TOPEKA, Kan. (AP) — Kansas legislators who oppose a proposal aimed at expediting appeals in death penalty cases appeared Thursday to have blocked its passage this year.
House and Senate negotiators on criminal justice issues abandoned the measure Thursday night, only hours after the full House refused on a procedural voice vote to clear the way for action in both chambers on the measure.
The negotiators had been working on a bill that would both set deadlines in capital murder appeals and make some law enforcement records available to the public. The three senators and three House members cut the two proposals apart and saved the open records proposal, which come up for final votes in each chamber Friday.
The death penalty changes would have given attorneys less than a year to file their legal arguments with the Kansas Supreme Court, which must review every capital murder case. The length of their filings also would have been limited, and the Supreme Court would have had a year after the filings were finished to render a decision. However, the high court would have retained some discretion to extend deadlines.
Kansas enacted its current death penalty law in 1994 but has yet to execute anyone.
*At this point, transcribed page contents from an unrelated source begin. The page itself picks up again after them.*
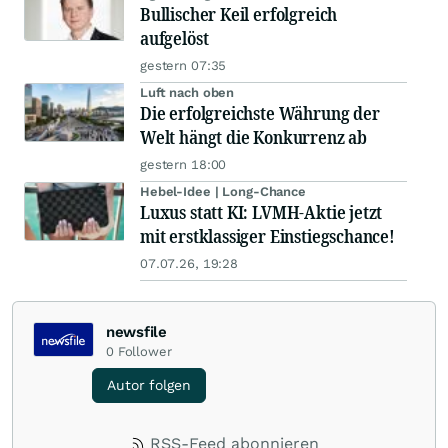
Bullischer Keil erfolgreich
aufgelöst
gestern 07:35
Luft nach oben
Die erfolgreichste Währung der
Welt hängt die Konkurrenz ab
gestern 18:00
Hebel-Idee | Long-Chance
Luxus statt KI: LVMH-Aktie jetzt
mit erstklassiger Einstiegschance!
07.07.26, 19:28
newsfile
0
Follower
Autor folgen
RSS-Feed abonnieren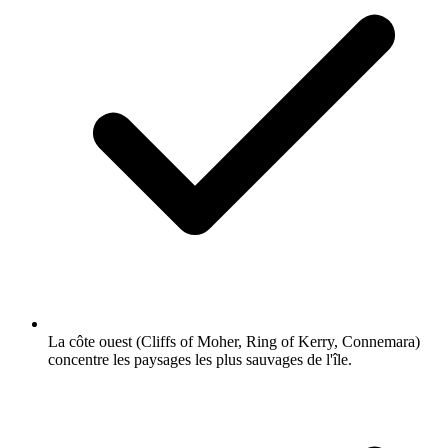
La côte ouest (Cliffs of Moher, Ring of Kerry, Connemara)
concentre les paysages les plus sauvages de l'île.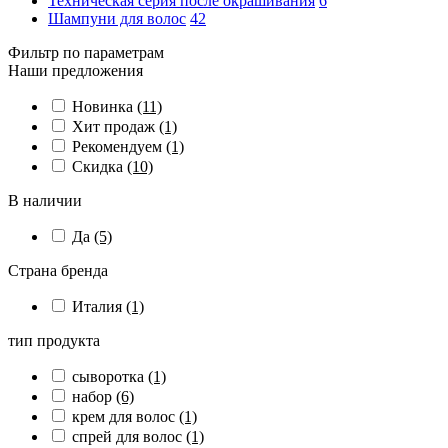
Техническая серия после окрашивания
6
Шампуни для волос
42
Фильтр по параметрам
Наши предложения
Новинка
(11)
Хит продаж
(1)
Рекомендуем
(1)
Скидка
(10)
В наличии
Да
(5)
Страна бренда
Италия
(1)
тип продукта
сыворотка
(1)
набор
(6)
крем для волос
(1)
спрей для волос
(1)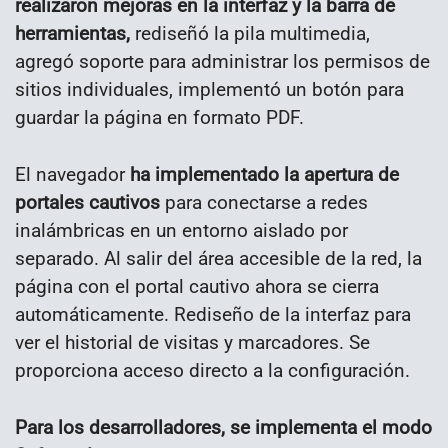
realizaron mejoras en la interfaz y la barra de
herramientas,
rediseñó la pila multimedia,
agregó soporte para administrar los permisos de
sitios individuales, implementó un botón para
guardar la página en formato PDF.
El navegador
ha implementado la apertura de
portales cautivos
para conectarse a redes
inalámbricas en un entorno aislado por
separado. Al salir del área accesible de la red, la
página con el portal cautivo ahora se cierra
automáticamente. Rediseño de la interfaz para
ver el historial de visitas y marcadores. Se
proporciona acceso directo a la configuración.
Para los desarrolladores, se implementa el modo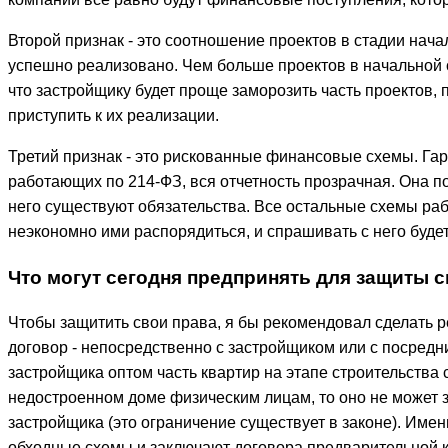
Второй признак - это соотношение проектов в стадии нача
успешно реализовано. Чем больше проектов в начальной с
что застройщику будет проще заморозить часть проектов, 
приступить к их реализации.
Третий признак - это рискованные финансовые схемы. Гар
работающих по 214-ФЗ, вся отчетность прозрачная. Она п
него существуют обязательства. Все остальные схемы раб
неэкономно ими распорядиться, и спрашивать с него буде
Что могут сегодня предпринять для защиты с
Чтобы защитить свои права, я бы рекомендовал сделать р
договор - непосредственно с застройщиком или с посредн
застройщика оптом часть квартир на этапе строительства с
недостроенном доме физическим лицам, то оно не может зак
застройщика (это ограничение существует в законе). Им
обходные схемы и заключают договора предварительной ку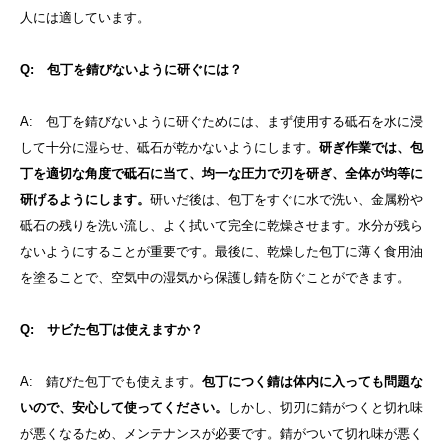
人には適しています。
Q: 包丁を錆びないように研ぐには？
A: 包丁を錆びないように研ぐためには、まず使用する砥石を水に浸
して十分に湿らせ、砥石が乾かないようにします。
研ぎ作業では、包
丁を適切な角度で砥石に当て、均一な圧力で刃を研ぎ、全体が均等に
研げるようにします。
研いだ後は、包丁をすぐに水で洗い、金属粉や
砥石の残りを洗い流し、よく拭いて完全に乾燥させます。水分が残ら
ないようにすることが重要です。最後に、乾燥した包丁に薄く食用油
を塗ることで、空気中の湿気から保護し錆を防ぐことができます。
Q: サビた包丁は使えますか？
A: 錆びた包丁でも使えます。
包丁につく錆は体内に入っても問題な
いので、安心して使ってください。
しかし、切刃に錆がつくと切れ味
が悪くなるため、メンテナンスが必要です。錆がついて切れ味が悪く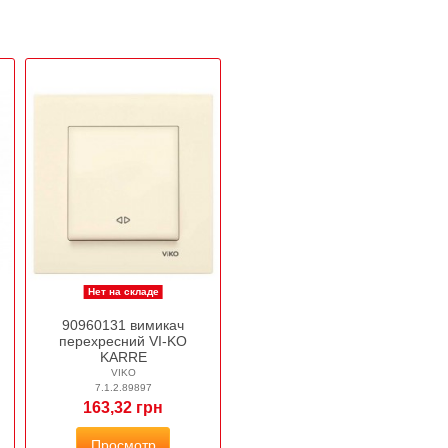
Нет на складе
90960131 вимикач
перехресний VI-KO
KARRE
VIKO
7.1.2.89897
163,32 грн
Просмотр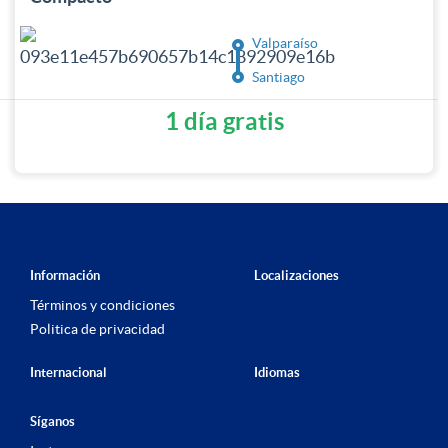
Valparaíso
Santiago
1 día gratis
Información
Localizaciones
Términos y condiciones
Politica de privacidad
Internacional
Idiomas
Síganos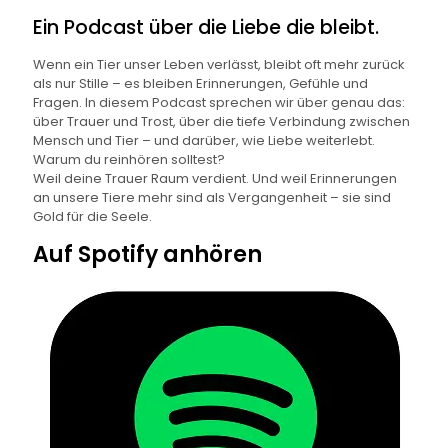
Ein Podcast über die Liebe die bleibt.
Wenn ein Tier unser Leben verlässt, bleibt oft mehr zurück
als nur Stille – es bleiben Erinnerungen, Gefühle und
Fragen. In diesem Podcast sprechen wir über genau das:
über Trauer und Trost, über die tiefe Verbindung zwischen
Mensch und Tier – und darüber, wie Liebe weiterlebt.
Warum du reinhören solltest?
Weil deine Trauer Raum verdient. Und weil Erinnerungen
an unsere Tiere mehr sind als Vergangenheit – sie sind
Gold für die Seele.
Auf Spotify anhören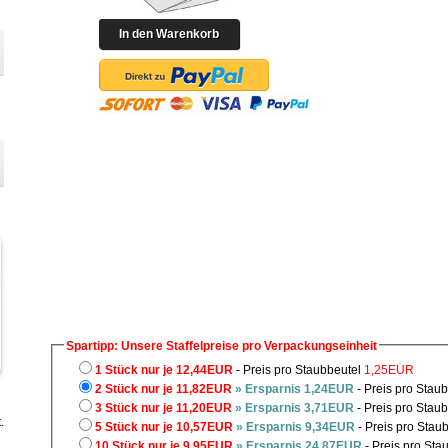
Spartipp: Unsere Staffelpreise pro Verpackungseinheit
1 Stück nur je 12,44EUR
- Preis pro Staubbeutel
1,25EUR
2 Stück nur je 11,82EUR
» Ersparnis 1,24EUR
- Preis pro Stau
3 Stück nur je 11,20EUR
» Ersparnis 3,71EUR
- Preis pro Stau
.
5 Stück nur je 10,57EUR
» Ersparnis 9,34EUR
- Preis pro Stau
10 Stück nur je 9,95EUR
» Ersparnis 24,87EUR
- Preis pro Sta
Nine men have been sentenced to death and none is expected to face lethal injection for at least several more years. Some legislators argue that appeals drag out unnecessarily, thwarting the will of juries and causing pain to victims’ families.
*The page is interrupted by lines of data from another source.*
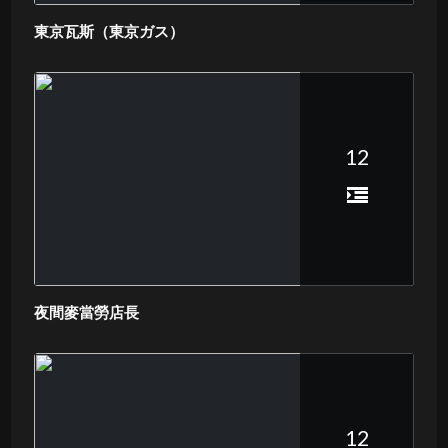
東京瓦斯（東京ガス）
12
夜間麥當勞店長
12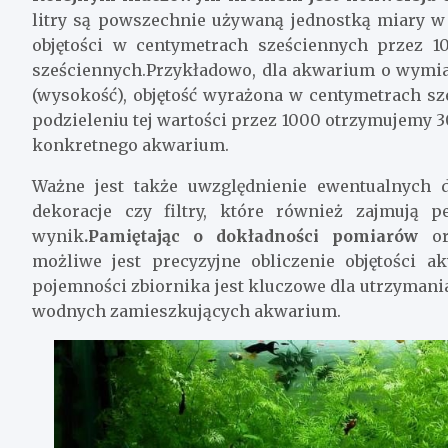
litry są powszechnie używaną jednostką miary w 
objętości w centymetrach sześciennych przez 1
sześciennych.Przykładowo, dla akwarium o wymia
(wysokość), objętość wyrażona w centymetrach sz
podzieleniu tej wartości przez 1000 otrzymujemy 300
konkretnego akwarium.
Ważne jest także uwzględnienie ewentualnych 
dekoracje czy filtry, które również zajmują
wynik
.Pamiętając o dokładności pomiarów
ora
możliwe jest precyzyjne obliczenie objętości 
pojemności zbiornika jest kluczowe dla utrzyman
wodnych zamieszkujących akwarium.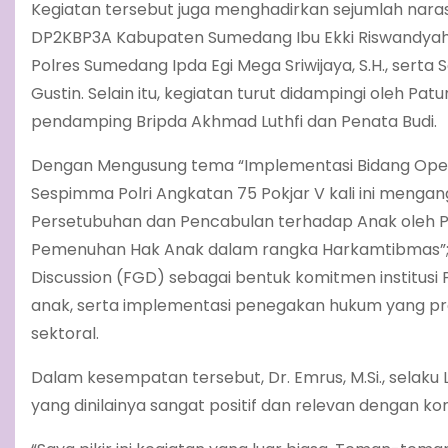
Kegiatan tersebut juga menghadirkan sejumlah naras
DP2KBP3A Kabupaten Sumedang Ibu Ekki Riswandyah, S.K
Polres Sumedang Ipda Egi Mega Sriwijaya, S.H., serta
Gustin. Selain itu, kegiatan turut didampingi oleh P
pendamping Bripda Akhmad Luthfi dan Penata Budi.
Dengan Mengusung tema “Implementasi Bidang Opera
Sespimma Polri Angkatan 75 Pokjar V kali ini menga
Persetubuhan dan Pencabulan terhadap Anak oleh
Pemenuhan Hak Anak dalam rangka Harkamtibmas”; 
Discussion (FGD) sebagai bentuk komitmen institus
anak, serta implementasi penegakan hukum yang profe
sektoral.
Dalam kesempatan tersebut, Dr. Emrus, M.Si., selaku
yang dinilainya sangat positif dan relevan dengan kondi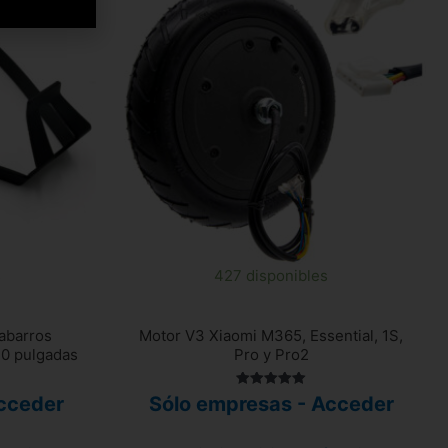
s
427 disponibles
abarros
Motor V3 Xiaomi M365, Essential, 1S,
10 pulgadas
Pro y Pro2
Valorado
cceder
Sólo empresas - Acceder
con
5.00
de 5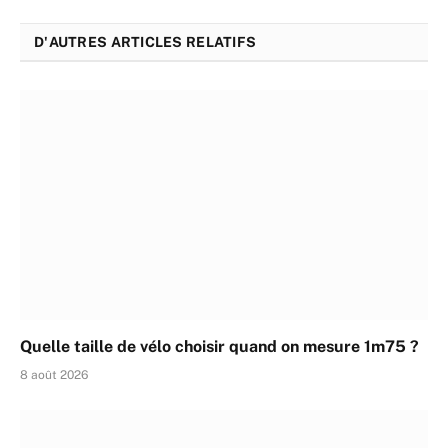
D'AUTRES ARTICLES RELATIFS
Quelle taille de vélo choisir quand on mesure 1m75 ?
8 août 2026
“We’ll have to have that conversation next year,” said Senate Judiciary Committee Chairman Jeff King, an Independence Republican and a leading advocate of the changes.
King had said that even with the changes, death penalty appeals likely would take an average of nearly 11 years to run their course.
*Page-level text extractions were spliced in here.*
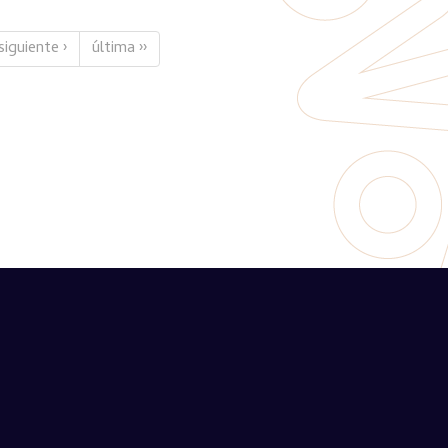
siguiente ›
última ››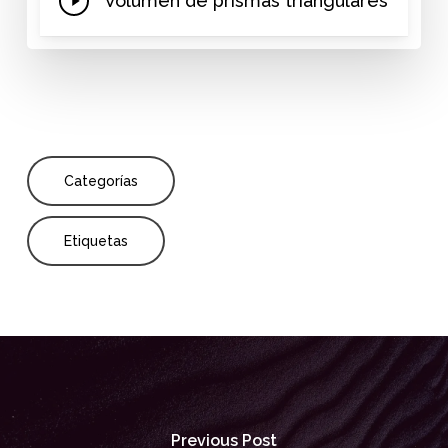
Volumen de prismas triangulares
Video
Categorías
Etiquetas
Previous Post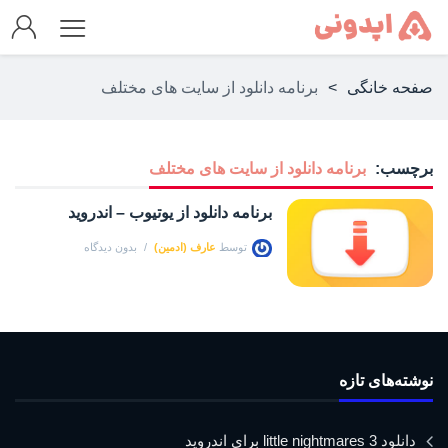
صفحه خانگی
>
برنامه دانلود از سایت های مختلف
برچسب:
برنامه دانلود از سایت های مختلف
برنامه دانلود از یوتیوب – اندروید
توسط
عارف (ادمین)
بدون دیدگاه
نوشته‌های تازه
دانلود little nightmares 3 برای اندروید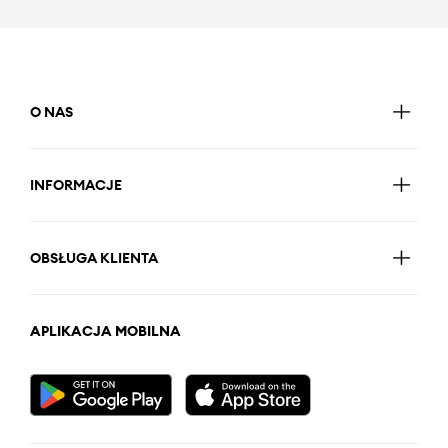
O NAS
INFORMACJE
OBSŁUGA KLIENTA
APLIKACJA MOBILNA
But two of the six negotiators opposed the death penalty language, and the Legislature’s rules required both chambers to agree to move ahead with the legislation despite the dissenters’ qualms. Senators agreed, but the House rejected the idea on a voice vote, with a resounding collective shout of “no.”
“The bill had no chance of passing with those provisions in it — passing the House,” said Rep. John Rubin, a Shawnee Republican and chairman of the House Corrections and Juvenile Justice Committee.
Rubin supported the death penalty provisions, but the more pressing goal for him was allowing public access to law enforcement documents on arrests and searches, which are now closed in Kansas.
Prosecutors had been nervous about opening such records to the public. Rubin said the proposal would increase transparency in law enforcement activities and bring Kansas in line with the rest of the nation.
“It’s important for Kansas to end its position as an outlier state,” Rubin said.